◆ **Problem to solve**:
Every entry in the listing is to be reproduced exactly.

◆ **Available data**:

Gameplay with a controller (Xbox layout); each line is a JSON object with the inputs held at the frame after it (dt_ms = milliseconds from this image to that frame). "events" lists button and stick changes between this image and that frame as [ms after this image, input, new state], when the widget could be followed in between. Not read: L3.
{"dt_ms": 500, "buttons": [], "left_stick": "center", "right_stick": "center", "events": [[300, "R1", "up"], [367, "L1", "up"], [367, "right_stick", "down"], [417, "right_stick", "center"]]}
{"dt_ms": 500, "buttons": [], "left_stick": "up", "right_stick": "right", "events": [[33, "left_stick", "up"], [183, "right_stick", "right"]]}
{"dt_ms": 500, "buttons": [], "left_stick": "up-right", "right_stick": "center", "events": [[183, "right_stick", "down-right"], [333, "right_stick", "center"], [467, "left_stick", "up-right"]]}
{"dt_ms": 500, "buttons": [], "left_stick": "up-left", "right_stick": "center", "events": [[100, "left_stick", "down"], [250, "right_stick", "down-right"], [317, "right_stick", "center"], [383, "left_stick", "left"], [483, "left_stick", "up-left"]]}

◆ **Output of the task**:
Gameplay with a controller (Xbox layout); each line is a JSON object with the inputs held at the frame after it (dt_ms = milliseconds from this image to that frame). "events" lists button and stick changes between this image and that frame as [ms after this image, input, new state], when the widget could be followed in between. Not read: L3.
{"dt_ms": 500, "buttons": [], "left_stick": "center", "right_stick": "center", "events": [[300, "R1", "up"], [367, "L1", "up"], [367, "right_stick", "down"], [417, "right_stick", "center"]]}
{"dt_ms": 500, "buttons": [], "left_stick": "up", "right_stick": "right", "events": [[33, "left_stick", "up"], [183, "right_stick", "right"]]}
{"dt_ms": 500, "buttons": [], "left_stick": "up-right", "right_stick": "center", "events": [[183, "right_stick", "down-right"], [333, "right_stick", "center"], [467, "left_stick", "up-right"]]}
{"dt_ms": 500, "buttons": [], "left_stick": "up-left", "right_stick": "center", "events": [[100, "left_stick", "down"], [250, "right_stick", "down-right"], [317, "right_stick", "center"], [383, "left_stick", "left"], [483, "left_stick", "up-left"]]}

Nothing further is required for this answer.